The 3 months correlation between Ford and Fidelity is 0.41. Overlapping area represents the amount of risk that can be diversified away by holding Ford Motor and Fidelity High Quality in the same portfolio, assuming nothing else is changed. The correlation between historical prices or returns on Fidelity High Quality and Ford is a relative statistical measure of the degree to which these equity instruments tend to move together. The correlation coefficient measures the extent to which returns on Ford Motor are associated (or correlated) with Fidelity High. Values of the correlation coefficient range from -1 to +1, where. The correlation of zero (0) is possible when the price movement of Fidelity High Quality has no effect on the direction of Ford i.e., Ford and Fidelity High go up and down completely randomly.

Pair Corralation between Ford and Fidelity High

Taking into account the 90-day investment horizon Ford is expected to generate 3.37 times less return on investment than Fidelity High. In addition to that, Ford is 2.78 times more volatile than Fidelity High Quality. It trades about 0.01 of its total potential returns per unit of risk. Fidelity High Quality is currently generating about 0.1 per unit of volatility. If you would invest  4,001  in Fidelity High Quality on August 26, 2024 and sell it today you would earn a total of  1,913  from holding Fidelity High Quality or generate 47.81% return on investment over 90 days.
Time Period3 Months [change]
DirectionMoves Together 
StrengthWeak
Accuracy99.8%
ValuesDaily Returns

Ford Motor  vs.  Fidelity High Quality

 Performance 
       Timeline  
Ford Motor 

Risk-Adjusted Performance

2 of 100

 
Weak
 
Strong
Weak
Compared to the overall equity markets, risk-adjusted returns on investments in Ford Motor are ranked lower than 2 (%) of all global equities and portfolios over the last 90 days. Despite nearly stable technical and fundamental indicators, Ford is not utilizing all of its potentials. The recent stock price disturbance, may contribute to mid-run losses for the stockholders.
Fidelity High Quality 

Risk-Adjusted Performance

13 of 100

 
Weak
 
Strong
Good
Compared to the overall equity markets, risk-adjusted returns on investments in Fidelity High Quality are ranked lower than 13 (%) of all global equities and portfolios over the last 90 days. In spite of very unfluctuating basic indicators, Fidelity High may actually be approaching a critical reversion point that can send shares even higher in December 2024.

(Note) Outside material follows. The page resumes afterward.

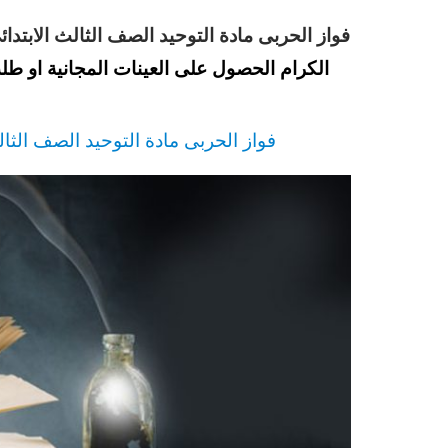
فواز الحربى مادة التوحيد الصف الثالث الابتدائي ال
الكرام الحصول على العينات المجانية او طل
فواز الحربى مادة التوحيد الصف الثالث ا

Ford and Fidelity High Volatility Contrast

   Predicted Return Density   
       Returns  

Pair Trading with Ford and Fidelity High

The main advantage of trading using opposite Ford and Fidelity High positions is that it hedges away some unsystematic risk. Because of two separate transactions, even if Ford position performs unexpectedly, Fidelity High can make up some of the losses. Pair trading also minimizes risk from directional movements in the market. For example, if an entire industry or sector drops because of unexpected headlines, the short position in Fidelity High will offset losses from the drop in Fidelity High's long position.
The idea behind Ford Motor and Fidelity High Quality pairs trading is to make the combined position market-neutral, meaning the overall market's direction will not affect its win or loss (or potential downside or upside). This can be achieved by designing a pairs trade with two highly correlated stocks or equities that operate in a similar space or sector, making it possible to obtain profits through simple and relatively low-risk investment.
Check out your portfolio center.
Note that this page's information should be used as a complementary analysis to find the right mix of equity instruments to add to your existing portfolios or create a brand new portfolio. You can also try the Bonds Directory module to find actively traded corporate debentures issued by US companies.